§ **Problem**
Repeat the data exactly, with every line included.

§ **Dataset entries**
Segment Open
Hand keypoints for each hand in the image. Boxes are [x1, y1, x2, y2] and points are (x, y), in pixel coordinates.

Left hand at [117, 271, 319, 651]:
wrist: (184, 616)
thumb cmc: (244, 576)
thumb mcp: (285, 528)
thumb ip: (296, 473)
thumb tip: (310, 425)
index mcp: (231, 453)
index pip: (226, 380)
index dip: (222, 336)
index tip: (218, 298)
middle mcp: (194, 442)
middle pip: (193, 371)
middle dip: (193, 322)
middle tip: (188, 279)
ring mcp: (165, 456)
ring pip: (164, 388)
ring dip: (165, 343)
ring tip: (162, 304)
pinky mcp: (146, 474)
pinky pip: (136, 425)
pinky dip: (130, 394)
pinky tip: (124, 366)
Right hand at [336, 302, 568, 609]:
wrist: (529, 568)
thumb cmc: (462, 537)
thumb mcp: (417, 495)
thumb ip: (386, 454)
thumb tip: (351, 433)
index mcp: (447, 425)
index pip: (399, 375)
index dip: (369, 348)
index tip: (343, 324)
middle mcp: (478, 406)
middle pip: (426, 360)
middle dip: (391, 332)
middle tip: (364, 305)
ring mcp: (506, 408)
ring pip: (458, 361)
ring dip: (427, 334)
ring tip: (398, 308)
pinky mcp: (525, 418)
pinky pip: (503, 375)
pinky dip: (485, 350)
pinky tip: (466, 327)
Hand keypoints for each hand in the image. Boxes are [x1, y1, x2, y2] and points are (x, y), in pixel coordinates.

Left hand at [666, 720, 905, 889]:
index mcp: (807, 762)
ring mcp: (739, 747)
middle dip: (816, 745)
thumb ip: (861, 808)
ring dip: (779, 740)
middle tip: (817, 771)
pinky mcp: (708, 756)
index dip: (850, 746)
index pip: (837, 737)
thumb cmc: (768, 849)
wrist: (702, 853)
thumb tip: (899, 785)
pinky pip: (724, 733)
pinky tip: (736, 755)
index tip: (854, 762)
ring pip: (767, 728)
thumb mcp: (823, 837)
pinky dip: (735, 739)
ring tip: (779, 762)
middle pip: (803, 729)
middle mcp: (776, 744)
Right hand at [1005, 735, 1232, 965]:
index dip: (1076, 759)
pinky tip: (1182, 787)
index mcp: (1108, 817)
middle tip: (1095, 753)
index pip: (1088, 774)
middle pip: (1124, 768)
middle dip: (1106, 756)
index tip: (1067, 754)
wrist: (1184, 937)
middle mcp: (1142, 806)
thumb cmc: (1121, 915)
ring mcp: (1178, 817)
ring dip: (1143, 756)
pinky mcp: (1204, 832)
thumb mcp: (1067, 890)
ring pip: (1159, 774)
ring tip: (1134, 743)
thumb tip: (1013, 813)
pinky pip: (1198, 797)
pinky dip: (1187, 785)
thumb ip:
Segment Closed
§ **Written solution**
Hand keypoints for each hand in the image. Boxes are [x1, y1, x2, y2] and points are (x, y), in pixel coordinates.

Left hand at [117, 271, 319, 651]:
wrist: (184, 616)
thumb cmc: (244, 576)
thumb mcp: (285, 528)
thumb ip: (296, 473)
thumb tip: (310, 425)
index mcp: (231, 453)
index pip: (226, 380)
index dip: (222, 336)
index tip: (218, 298)
middle mcp: (194, 442)
middle pip: (193, 371)
middle dip: (193, 322)
middle tip: (188, 279)
ring mcp: (165, 456)
ring pip: (164, 388)
ring dip: (165, 343)
ring tip: (162, 304)
pinky mcp: (146, 474)
pinky pip: (136, 425)
pinky dip: (130, 394)
pinky tip: (124, 366)
Right hand at [336, 302, 568, 609]:
wrist: (529, 568)
thumb cmc: (462, 537)
thumb mcp: (417, 495)
thumb ip: (386, 454)
thumb tip: (351, 433)
index mcp: (447, 425)
index pip: (399, 375)
index dip: (369, 348)
index tip: (343, 324)
middle mcp: (478, 406)
middle pip: (426, 360)
middle dip: (391, 332)
middle tip: (364, 305)
ring mcp: (506, 408)
ring pip: (458, 361)
ring dip: (427, 334)
ring tip: (398, 308)
pinky mcp: (525, 418)
pinky pip: (503, 375)
pinky dip: (485, 350)
pinky tip: (466, 327)
Hand keypoints for each hand in the image. Boxes are [x1, y1, x2, y2] and points are (x, y), in pixel coordinates.

Left hand at [666, 720, 905, 889]:
index mcp: (807, 762)
ring mcp: (739, 747)
middle dip: (816, 745)
thumb ip: (861, 808)
ring dip: (779, 740)
middle tip: (817, 771)
pinky mcp: (708, 756)
index dip: (850, 746)
index pip: (837, 737)
thumb cmc: (768, 849)
wrist: (702, 853)
thumb tip: (899, 785)
pinky pip: (724, 733)
pinky tip: (736, 755)
index tip: (854, 762)
ring pip: (767, 728)
thumb mcp: (823, 837)
pinky dip: (735, 739)
ring tip: (779, 762)
middle pip: (803, 729)
middle mcp: (776, 744)
Right hand at [1005, 735, 1232, 965]:
index dip: (1076, 759)
pinky tip: (1182, 787)
index mcp: (1108, 817)
middle tip: (1095, 753)
index pip: (1088, 774)
middle pip: (1124, 768)
middle dip: (1106, 756)
index tip: (1067, 754)
wrist: (1184, 937)
middle mcp: (1142, 806)
thumb cmc: (1121, 915)
ring mcp: (1178, 817)
ring dip: (1143, 756)
pinky mcp: (1204, 832)
thumb mcp: (1067, 890)
ring pip: (1159, 774)
ring tip: (1134, 743)
thumb tip: (1013, 813)
pinky pip: (1198, 797)
pinky dip: (1187, 785)
thumb ip:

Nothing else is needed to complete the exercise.